Richards also has high expectations that Maseeh will receive LEED certification, a rating from the U.S. Green Building Council for energy efficient buildings. “We are expecting to achieve a minimum of LEED Silver certification for Maseeh Hall and are hoping to achieve enough credits for LEED Gold certification” after construction is complete.
Although renovated buildings typically have difficulty achieving a Gold rating, Richards is optimistic: “Students living here in the building can help with that.”
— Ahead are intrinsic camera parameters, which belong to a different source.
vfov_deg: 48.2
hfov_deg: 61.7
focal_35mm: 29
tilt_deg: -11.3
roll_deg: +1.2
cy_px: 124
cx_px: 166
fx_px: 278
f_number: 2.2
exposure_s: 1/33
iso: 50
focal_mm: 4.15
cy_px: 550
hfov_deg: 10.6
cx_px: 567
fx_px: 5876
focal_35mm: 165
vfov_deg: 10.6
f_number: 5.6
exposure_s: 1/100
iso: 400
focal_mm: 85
Heat recovery units on the roof will put escaping heat to use, dual-flush toilets will conserve water, and thermally separated windows will reduce energy waste. In addition, the windows facing noisy Memorial Drive and Massachusetts Avenue traffic will be made of laminated glass, increasing “the Sound Transmission Coefficient (STC) to provide better sound abatement,” according to Richards. Real-time energy meters on each floor will show curious residents their energy usage.
A theme throughout the Maseeh Hall construction plans is the use of recycled and regional materials, including local green grueby tiles on a couple of dormant fireplaces. About 75 percent of the existing building structure has been maintained, including the majestic self-supporting tile of the entry canopy. In fact, the new building was honored in 2010 with the Cambridge Historical Commission Preservation Award for project quality and historical significance.
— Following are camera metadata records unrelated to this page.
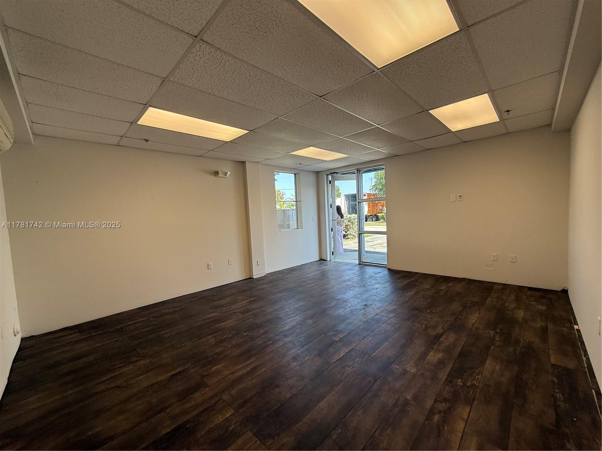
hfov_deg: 102.1
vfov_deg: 85.7
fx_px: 243
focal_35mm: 14
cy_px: 226
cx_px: 301
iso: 64
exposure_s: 1/125
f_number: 2.2
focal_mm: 2.22
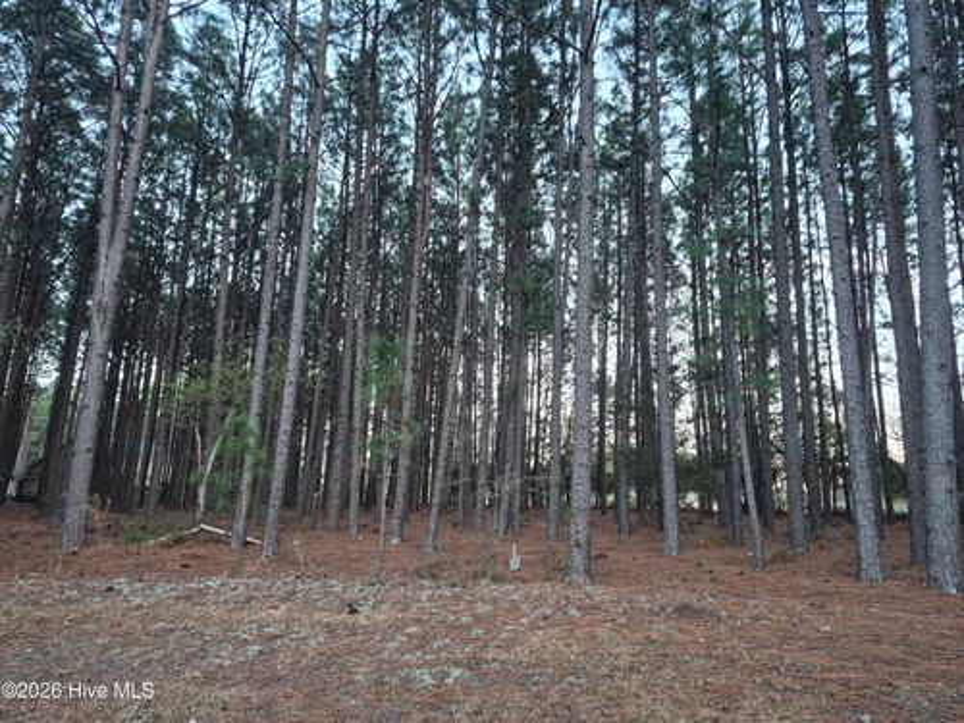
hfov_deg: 73.9
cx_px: 482
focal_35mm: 23
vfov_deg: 58.9
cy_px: 362
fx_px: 641
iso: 800
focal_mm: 5.4
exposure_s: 1/120
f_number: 1.8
Next fall, 462 undergraduate students, including those from the Phoenix Group, will become the first residents of the renovated Maseeh Hall.
With space for 70–80 students on each floor, Maseeh will be the dorm with the largest number of beds. There will be two GRTs per floor, offering a student-to-GRT ratio typical of the other dorms, according to Richards. The dorm offers 77 singles, 166 doubles, and 19 triples.
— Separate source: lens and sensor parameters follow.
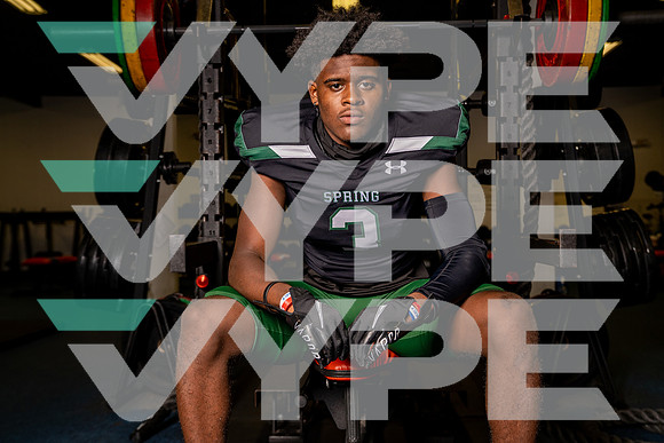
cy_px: 222
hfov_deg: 47.4
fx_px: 756
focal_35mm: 41
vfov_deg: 32.6
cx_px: 332
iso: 320
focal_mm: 41
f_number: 4.5
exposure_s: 1/500
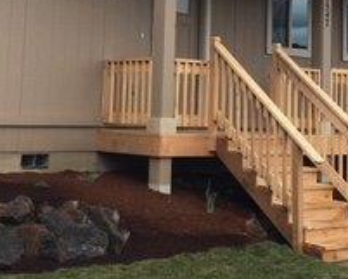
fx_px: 896
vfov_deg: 17.2
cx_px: 161
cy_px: -10
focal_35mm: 87
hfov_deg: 22.0
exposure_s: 1/1996
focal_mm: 3.99
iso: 20
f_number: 1.8
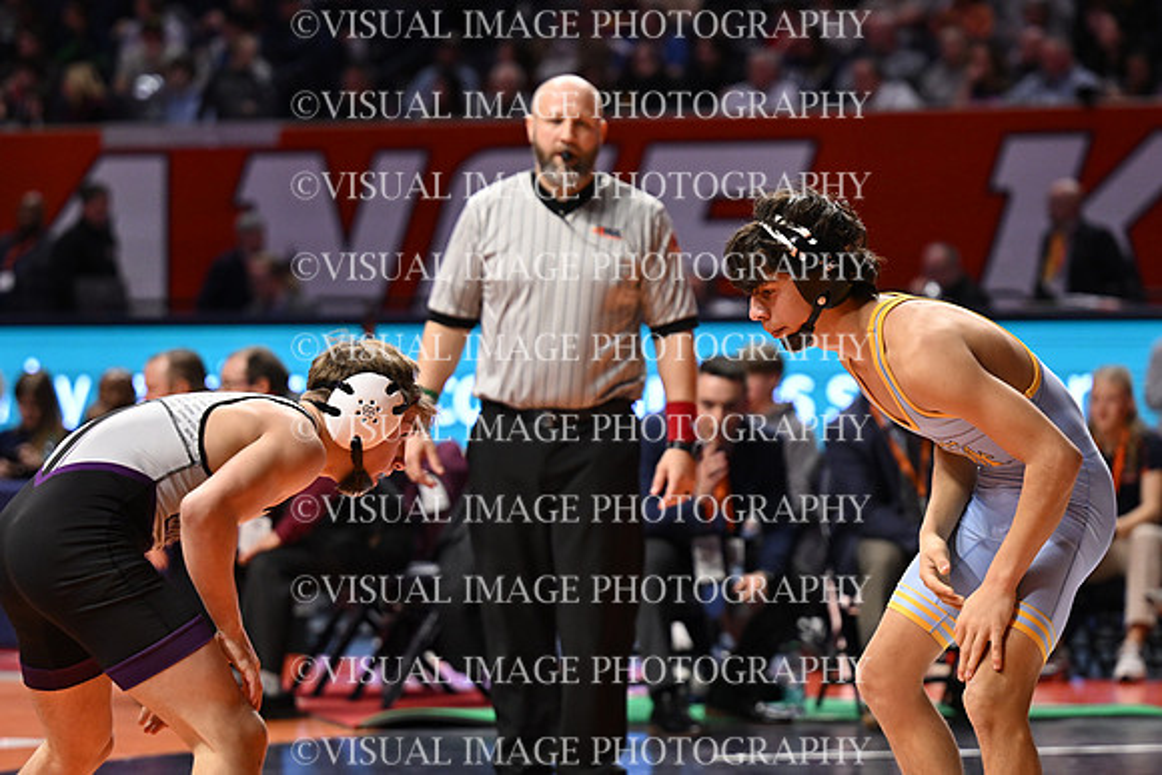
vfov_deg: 8.3
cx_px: 581
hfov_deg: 12.4
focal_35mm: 165
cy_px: 388
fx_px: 5327
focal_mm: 110
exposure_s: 1/1000
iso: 1800
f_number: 2.8
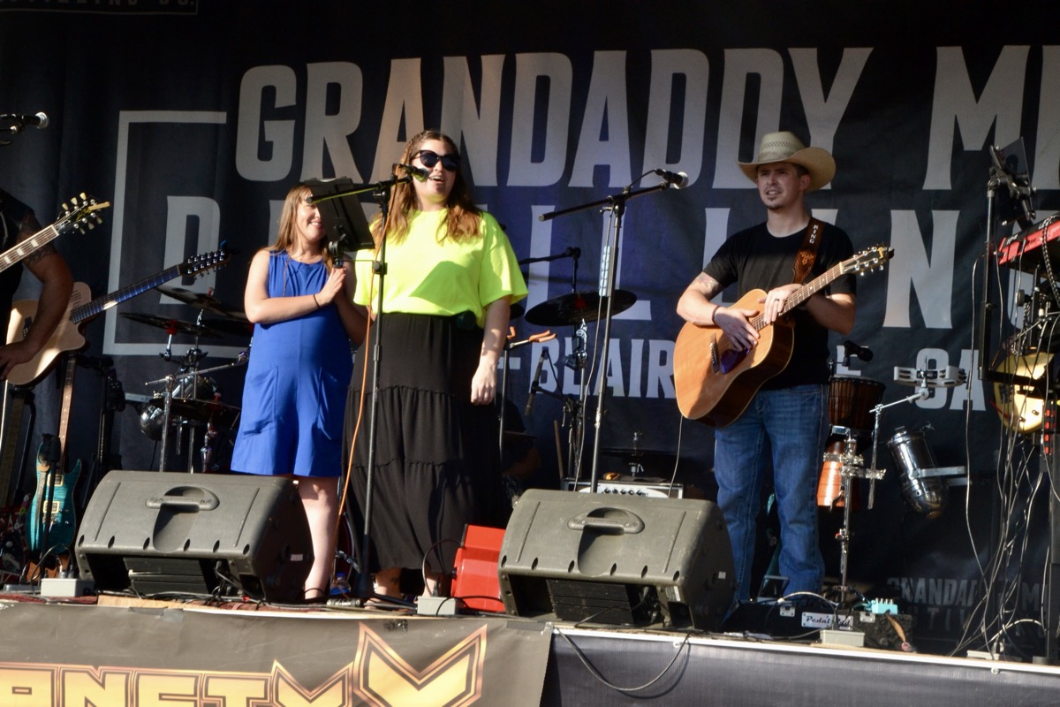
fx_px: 3798
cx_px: 530
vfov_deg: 10.6
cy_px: 354
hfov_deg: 15.9
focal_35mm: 129
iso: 720
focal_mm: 86
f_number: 20
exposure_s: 1/200
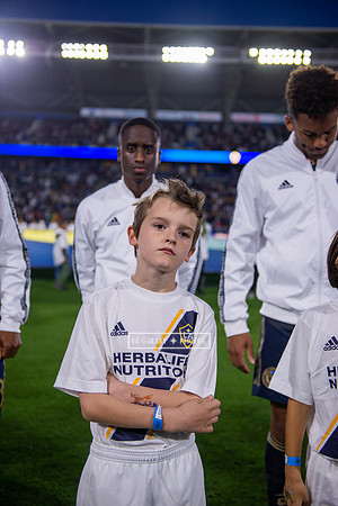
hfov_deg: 30.5
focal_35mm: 44
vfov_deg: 44.5
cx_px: 169
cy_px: 253
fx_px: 620
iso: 640
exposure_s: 1/1600
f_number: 2.8
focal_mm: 44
The West Tower, where the dining hall lies, will host five residential floors, whereas the East Tower will have seven. The east and west ends of every floor except the first will be connected by a hallway bridging the two sides. These hallways will contain lounges facing the river, bookended by original mantles, and will offer students a place to study or just hang out. Bathrooms on each floor will be coed. Elevator and stair access to the residential floors will require a Maseeh Hall resident to swipe his or her MIT ID card. Rooms and floor lounges will not have air-conditioning, but the “lobby, dining rooms, servery areas, and ground floor student life spaces” will, according to Richards.
“We hope to have [the associate housemaster] in place during the spring term so [he or she] can get to know the current Phoenix Group community and begin to participate in planning activities,” Carroll said.
Maseeh Hall will take part in residence-based advising, which is new for the Phoenix Group. This collection of undergraduates has lived together since Fall 2008, joining the Ashdown graduate community in NW35, also known as “New Ashdown.” That fall, the weak economy forced MIT to postpone W1’s development “indefinitely,” according to the Phoenix Group website. It wasn’t until two years later, after the $24 million gift from Fariborz Maseeh, that the Phoenix Group’s hopes to rise from Ashdown’s ashes came to life.
“I look forward to seeing how Maseeh Hall — drawing on the efforts of the Phoenix Group students and Housemasters — becomes another strong, unique residential community within the MIT campus culture,” said Colombo.
Additional rooms in Maseeh will house residential scholars, individuals visiting campus that include professionals and professors on sabbatical from other institutions. These individuals are expected to act as an “academic resource to the house, actively participating in house activities and hosting one event per term,” Carroll said. The Housemasters, Suzanne Flynn and Jack Carroll, will live on the 6th floor of the East Tower, whereas the Associate Housemaster, a role for which recruiting is currently taking place, will live on the 3rd floor of the West Tower.